Au début, il n'y a rien. Juste la mer, un hôpital posé tout au bord de l'Atlantique et, au milieu, un vieil homme qui meurt. Peu à peu, toutefois, l'image se précise. Des personnages entrent en scène. Des personnages ou des souvenirs, ce qui, pour le narrateur, ce vieillard mourant qui se soucie si peu d'être magnifique qu'il le devient, revient au même.
Il y aurait donc les seins d'une jeune fille, caressés à un demi-siècle de distance dans une île, une patiente qu'il nomme "la Mystérieuse" et dont le hiératisme lui demeure une énigme fascinante, une aide-soignante à la douceur poignante, mais aussi les proches de cet homme, dont il oubliera peu à peu jusqu'au nom, au visage, à l'empreinte de leur peau. Et c'est ainsi que le vieil homme ne meurt pas, plus tout à fait là, mais pas encore absent, observant les dessins que l'eau laisse sur le rivage lorsque la mer se retire. Mondes mouvants, vagues songes, ce départ-là est un poème symphonique, une tragédie en sourdine.
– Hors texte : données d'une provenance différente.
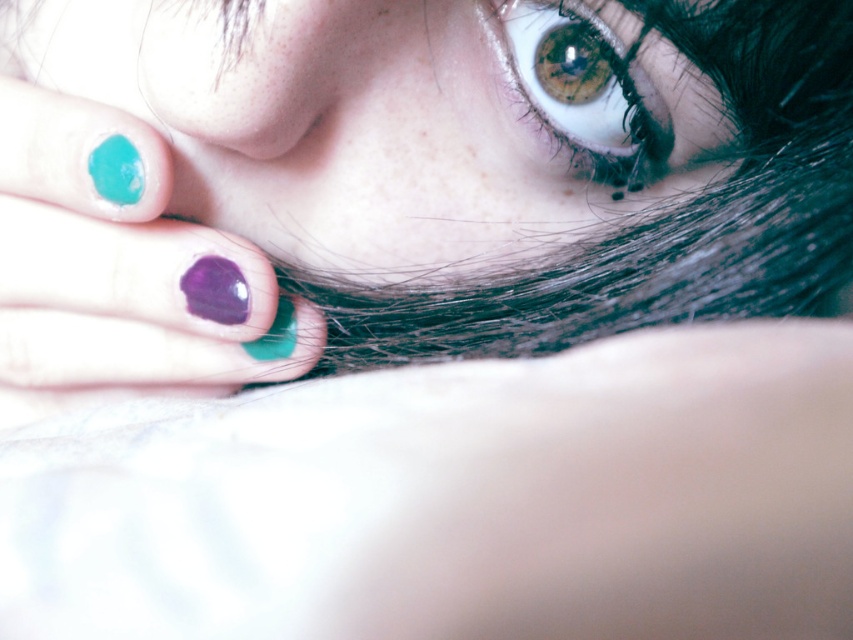
Is teal glossy nail polish at lower left below purple glossy nail polish at center?

Yes, teal glossy nail polish at lower left is below purple glossy nail polish at center.

Is teal glossy nail polish at lower left taller than purple glossy nail polish at center?

Yes, teal glossy nail polish at lower left is taller than purple glossy nail polish at center.

Identify the location of teal glossy nail polish at lower left. The width and height of the screenshot is (853, 640). (120, 266).

What are the coordinates of `teal glossy nail polish at lower left` in the screenshot? It's located at (120, 266).

Consider the image. Can you confirm if teal glossy nails at upper left is positioned to the right of brown matte eye at upper center?

In fact, teal glossy nails at upper left is to the left of brown matte eye at upper center.

The image size is (853, 640). What do you see at coordinates (407, 179) in the screenshot?
I see `teal glossy nails at upper left` at bounding box center [407, 179].

Locate an element on the screen. teal glossy nails at upper left is located at coordinates (407, 179).

Image resolution: width=853 pixels, height=640 pixels. What do you see at coordinates (120, 266) in the screenshot?
I see `teal glossy nail polish at lower left` at bounding box center [120, 266].

Which is below, teal glossy nail polish at lower left or brown matte eye at upper center?

Positioned lower is teal glossy nail polish at lower left.

Which is in front, point (22, 381) or point (633, 100)?

Point (633, 100) is more forward.

The width and height of the screenshot is (853, 640). Find the location of `teal glossy nail polish at lower left`. teal glossy nail polish at lower left is located at coordinates (120, 266).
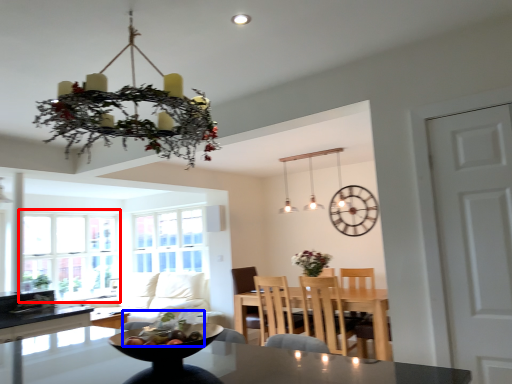
Question: Which object is closer to the camera taking this photo, window (highlighted by a red box) or food (highlighted by a blue box)?

Choices:
 (A) window
 (B) food

Answer: (B)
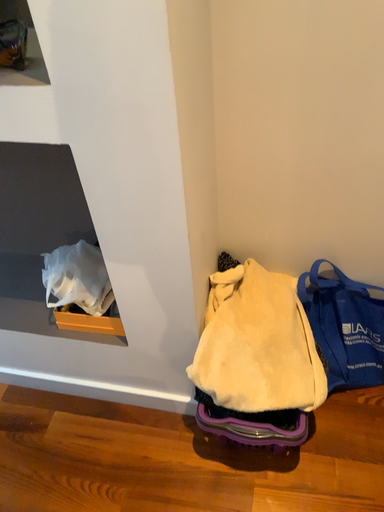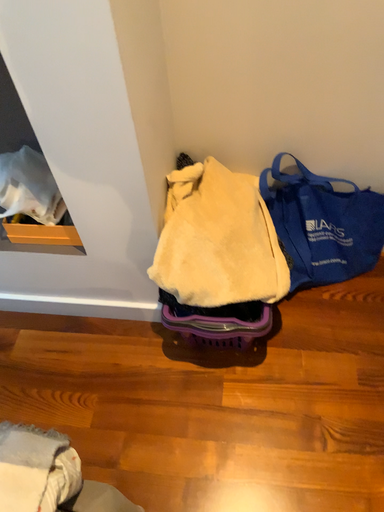
Question: Which way did the camera rotate in the video?

Choices:
 (A) rotated downward
 (B) rotated upward

Answer: (A)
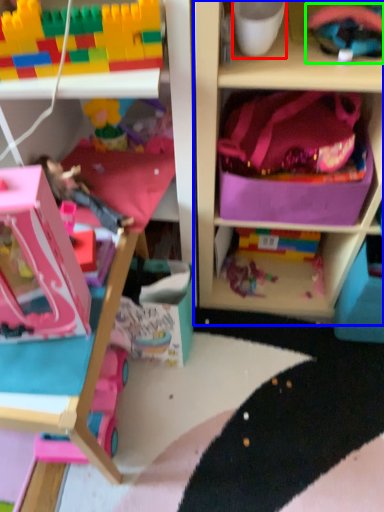
Question: Estimate the real-world distances between objects in this image. Which object is farther from coffee cup (highlighted by a red box), shelf (highlighted by a blue box) or toy (highlighted by a green box)?

Choices:
 (A) shelf
 (B) toy

Answer: (A)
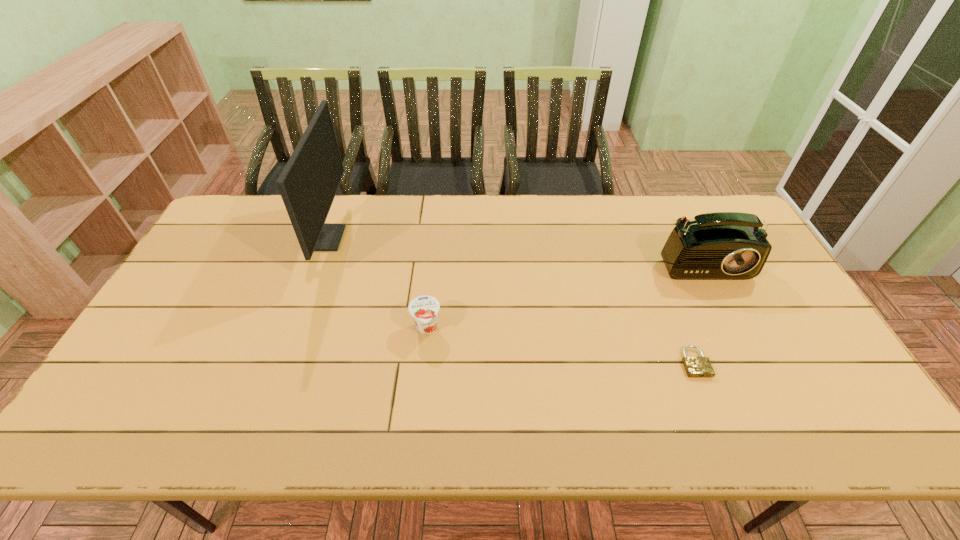
The width and height of the screenshot is (960, 540). Find the location of `computer monitor`. computer monitor is located at coordinates (308, 184).

The width and height of the screenshot is (960, 540). In order to click on the tallest object in this screenshot , I will do `click(308, 184)`.

Locate an element on the screen. This screenshot has width=960, height=540. the second tallest object is located at coordinates (723, 245).

I want to click on the third farthest object, so click(x=424, y=309).

At what (x,y) coordinates should I click in order to perform the action: click on the second shortest object. Please return your answer as a coordinate pair (x, y). The width and height of the screenshot is (960, 540). Looking at the image, I should click on (424, 309).

Find the location of a particular element. The image size is (960, 540). the nearest object is located at coordinates (696, 366).

You are a GUI agent. You are given a task and a screenshot of the screen. Output one action in this format:
    pyautogui.click(x=<x>, y=<y>)
    Task: Click on the padlock
    
    Given the screenshot: What is the action you would take?
    pyautogui.click(x=696, y=366)

I want to click on vacant space positioned on the front-facing side of the computer monitor, so click(437, 239).

What are the coordinates of `vacant space located 0.280m on the front-facing side of the second tallest object` in the screenshot? It's located at (755, 363).

I want to click on vacant space located on the back of the third farthest object, so click(430, 300).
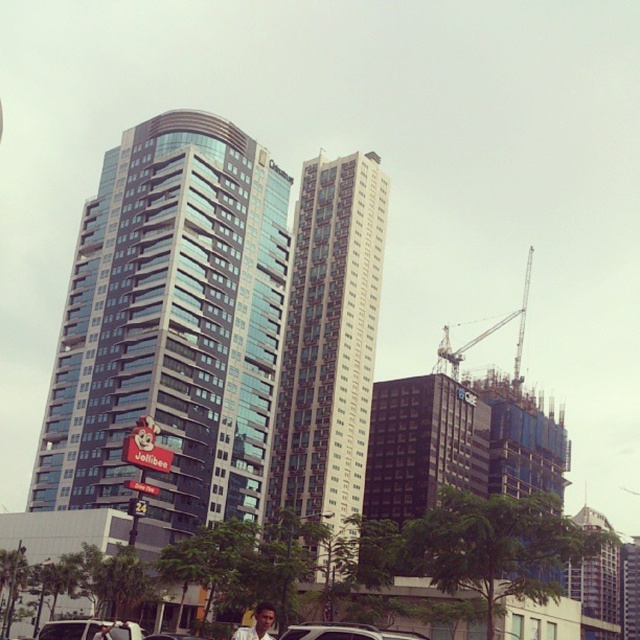
Question: Among these points, which one is farthest from the camera?

Choices:
 (A) (152, 320)
 (B) (96, 634)

Answer: (A)

Question: Which point is closer to the camera taking this photo?

Choices:
 (A) (440, 344)
 (B) (611, 570)
 (C) (344, 484)

Answer: (C)

Question: Is glassy steel building at left smaller than metallic gray crane at right?

Choices:
 (A) yes
 (B) no

Answer: (A)

Question: Among these objects, which one is farthest from the camera?

Choices:
 (A) metallic gray crane at right
 (B) light brown hair at lower center
 (C) metallic silver car at center
 (D) metallic silver car at lower left

Answer: (A)

Question: Where is silver metallic suv at center located in relation to metallic silver car at lower left in the image?

Choices:
 (A) right
 (B) left

Answer: (A)

Question: Is silver metallic suv at center in front of metallic silver car at center?

Choices:
 (A) yes
 (B) no

Answer: (A)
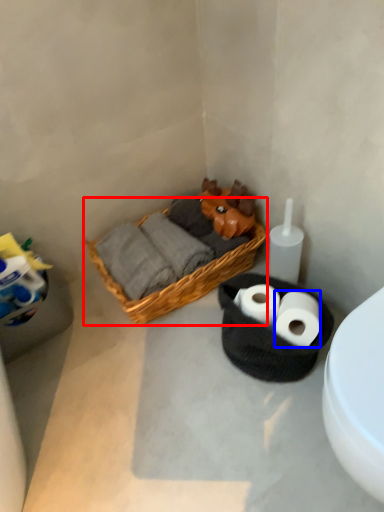
Question: Which point is closer to the camera, picnic basket (highlighted by a red box) or toilet paper (highlighted by a blue box)?

Choices:
 (A) picnic basket
 (B) toilet paper

Answer: (B)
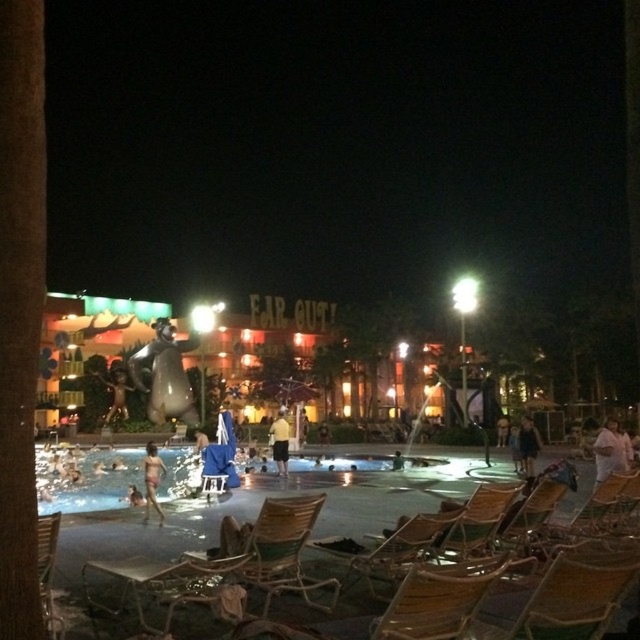
Can you confirm if tan skin human at lower left is smaller than dark blue dress at center?

No.

Can you confirm if tan skin human at lower left is shorter than dark blue dress at center?

Incorrect, tan skin human at lower left's height does not fall short of dark blue dress at center's.

The width and height of the screenshot is (640, 640). I want to click on tan skin human at lower left, so click(x=150, y=481).

You are a GUI agent. You are given a task and a screenshot of the screen. Output one action in this format:
    pyautogui.click(x=<x>, y=<y>)
    Task: Click on the tan skin human at lower left
    Image resolution: width=640 pixels, height=640 pixels.
    Given the screenshot: What is the action you would take?
    pyautogui.click(x=150, y=481)

Which is more to the right, transparent plastic pool at lower left or yellow cotton shorts at center?

From the viewer's perspective, yellow cotton shorts at center appears more on the right side.

Does transparent plastic pool at lower left come in front of yellow cotton shorts at center?

Yes.

Does point (60, 481) come closer to viewer compared to point (280, 442)?

Yes, it is in front of point (280, 442).

Image resolution: width=640 pixels, height=640 pixels. Find the location of `transparent plastic pool at lower left`. transparent plastic pool at lower left is located at coordinates (113, 477).

Is wooden textured beach chair at lower right to the right of yellow cotton shorts at center from the viewer's perspective?

Indeed, wooden textured beach chair at lower right is positioned on the right side of yellow cotton shorts at center.

Can you confirm if wooden textured beach chair at lower right is positioned above yellow cotton shorts at center?

Yes, wooden textured beach chair at lower right is above yellow cotton shorts at center.

Between point (628, 580) and point (272, 435), which one is positioned in front?

Point (628, 580) is more forward.

You are a GUI agent. You are given a task and a screenshot of the screen. Output one action in this format:
    pyautogui.click(x=<x>, y=<y>)
    Task: Click on the wooden textured beach chair at lower right
    This screenshot has height=640, width=640.
    Given the screenshot: What is the action you would take?
    pyautogui.click(x=566, y=598)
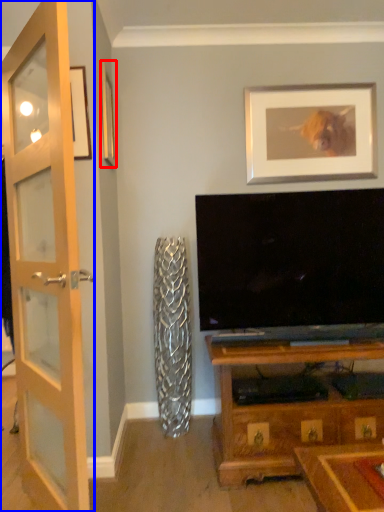
Question: Which point is further to the camera, picture frame (highlighted by a red box) or door (highlighted by a blue box)?

Choices:
 (A) picture frame
 (B) door

Answer: (A)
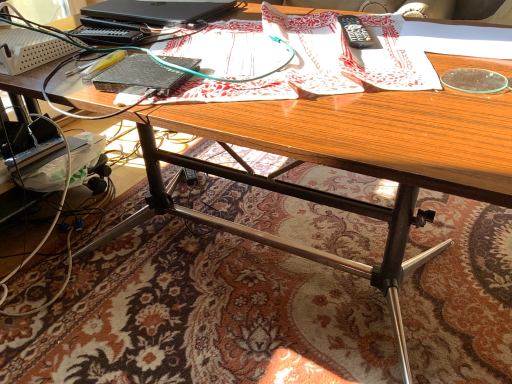
Question: From a real-world perspective, relative to black matte laptop at upper left, is patterned paper at center vertically above or below?

Choices:
 (A) below
 (B) above

Answer: (A)

Question: Is point (239, 87) closer or farther from the camera than point (154, 21)?

Choices:
 (A) farther
 (B) closer

Answer: (B)

Question: Which object is the farthest from the black matte laptop at upper left?

Choices:
 (A) patterned paper at center
 (B) black plastic remote control at upper right

Answer: (B)

Question: Based on their relative distances, which object is nearer to the black matte laptop at upper left?

Choices:
 (A) patterned paper at center
 (B) black plastic remote control at upper right

Answer: (A)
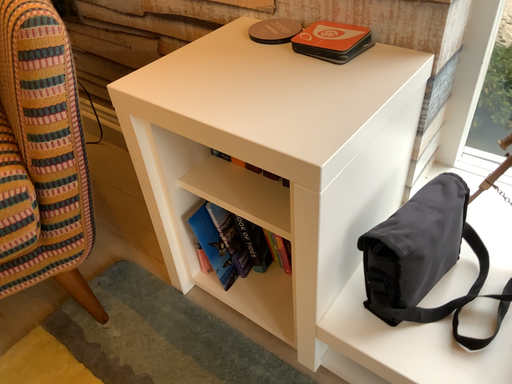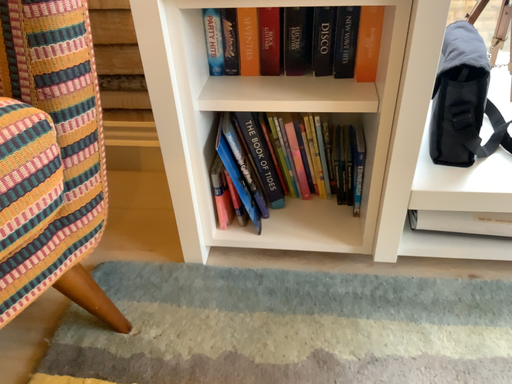
Question: How did the camera likely rotate when shooting the video?

Choices:
 (A) rotated upward
 (B) rotated downward

Answer: (A)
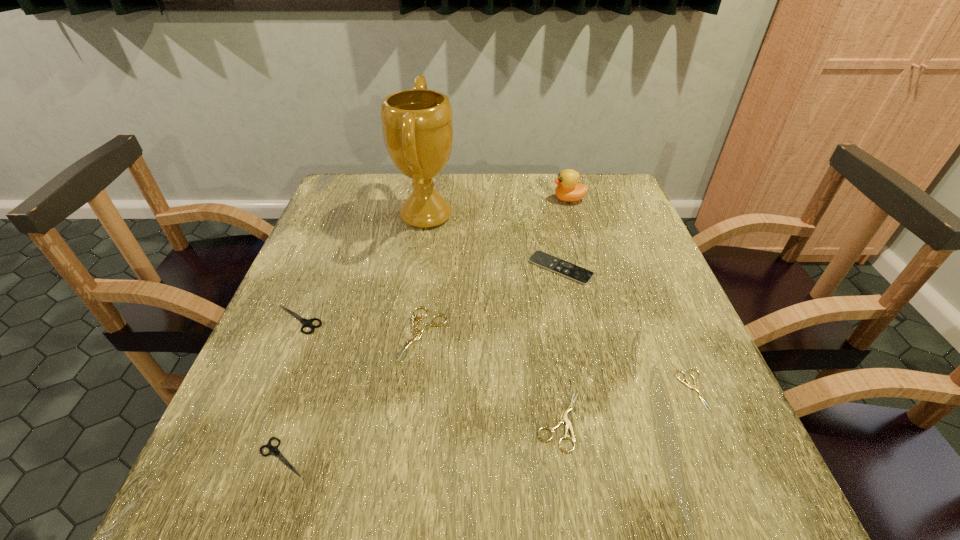
Identify the location of vacant space at the near edge of the desktop. (632, 524).

In order to click on free space at the left edge of the desktop in this screenshot , I will do `click(354, 291)`.

Where is `vacant space at the right edge of the desktop`? The width and height of the screenshot is (960, 540). vacant space at the right edge of the desktop is located at coordinates (704, 411).

Where is `vacant space at the near left corner`? vacant space at the near left corner is located at coordinates (222, 505).

This screenshot has width=960, height=540. I want to click on vacant space at the far right corner of the desktop, so click(633, 204).

At what (x,y) coordinates should I click in order to perform the action: click on vacant area between the shortest shears and the nearer black shears. Please return your answer as a coordinate pair (x, y). Image resolution: width=960 pixels, height=540 pixels. Looking at the image, I should click on (488, 423).

The width and height of the screenshot is (960, 540). Find the location of `blank region between the yellow duckling and the leftmost beige shears`. blank region between the yellow duckling and the leftmost beige shears is located at coordinates tap(495, 266).

Find the location of `free space between the fourth shears from left to right and the sixth shortest object`. free space between the fourth shears from left to right and the sixth shortest object is located at coordinates (560, 344).

Image resolution: width=960 pixels, height=540 pixels. In order to click on free space between the bigger black shears and the duckling in this screenshot , I will do `click(434, 259)`.

You are a GUI agent. You are given a task and a screenshot of the screen. Output one action in this format:
    pyautogui.click(x=<x>, y=<y>)
    Task: Click on the vacant space that is in between the yellow duckling and the rightmost beige shears
    This screenshot has width=960, height=540.
    Given the screenshot: What is the action you would take?
    pyautogui.click(x=631, y=294)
C'est tout l'univers, empreint d'un beau laconisme, de L'hôpital maritime, le deuxième roman de Pascal Ruffenach (après De ce côté du monde, Stock 1997). L'auteur, qui dans le "civil" dirige les publications jeunesse chez Bayard, y fait preuve d'une belle audace, affrontant le risque du pathétique. Ces histoires-là - un homme, la mer, le ciel -, d'un impressionnisme glacé, sont sublimes chez Duras ou chez le Gadenne de Baleine, et ridiculement mièvres presque partout ailleurs. Pourtant, Ruffenach s'en sort avec brio en ne cherchant jamais à "écrire plus haut que son sujet", ce qui est une politesse rendue à son lecteur. Et comme dans ces pages la sincérité rime avec une belle simplicité, il n'est pas interdit de se laisser emporter par cette barque poétique voguant sur le Styx.